Previously I was just copy-pasting the key from 1Password into the terminal every time I needed to decrypt something. This is, technically, a workflow. It is not a good workflow.
The Fix: direnv + 1Password CLI
Installed direnv, created .envrc at the project root:
# Pull SOPS age keys from 1Password automatically.
# Both keys are needed: talhelper for cluster/, flux for gitops/.
TALHELPER_KEY="$(op read op://Goldentooth/talhelper_age_key/password)"
FLUX_KEY="$(op read op://Goldentooth/flux_age_key/password)"

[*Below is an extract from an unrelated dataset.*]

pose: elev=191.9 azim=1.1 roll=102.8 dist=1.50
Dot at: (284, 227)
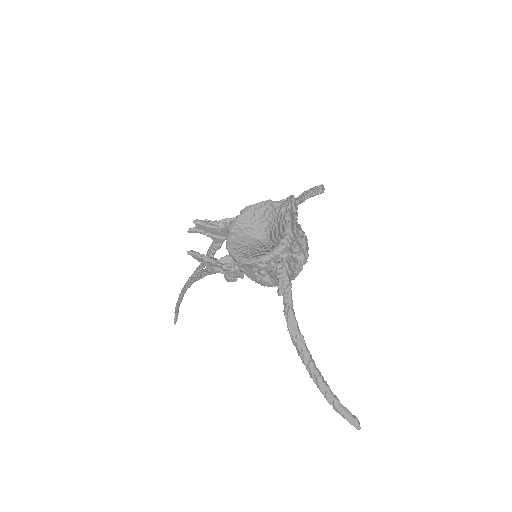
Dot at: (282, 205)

export SOPS_AGE_KEY="$TALHELPER_KEY
$FLUX_KEY"
SOPS_AGE_KEY supports multiple keys separated by newlines. SOPS tries each one until it finds a match. So now cd-ing into the project directory automatically loads both keys from 1Password, and sops decrypt just works against any encrypted file in either subdirectory.
$ cd ~/Projects/goldentooth
direnv: loading ~/Projects/goldentooth/.envrc
direnv: export +SOPS_AGE_KEY
$ sops decrypt gitops/infrastructure/docker-registry/registry-s3-secret.yaml
apiVersion: v1
kind: Secret
...
accesskey: GK42ea6fa0e627dcb58e7cef67
secretkey: <redacted>
$ sops decrypt cluster/talsecret.sops.yaml
cluster:
id: <redacted>
...
No more copy-pasting keys from 1Password. The op read command handles authentication through the 1Password desktop app or Touch ID, depending on your setup. The .envrc is in .gitignore so it doesn't get committed.
Updated the SOPS secret with the new Garage credentials, committed, and now Flux won't blow away the working credentials on its next reconciliation.
Lessons
You'd think "migrate from one storage backend to another" would be a purely storage concern. But stateful applications store their identity on those volumes — cluster membership, access credentials, bucket definitions. Replacing the storage isn't just a data problem, it's an identity problem. Every service that bootstraps from its own persistent state needs to be re-bootstrapped.
Also, SOPS key management should have been solved long before I needed to decrypt something urgently at 11 PM. The direnv approach is about 15 minutes of setup and saves the "wait, where's the key again?" dance every single time.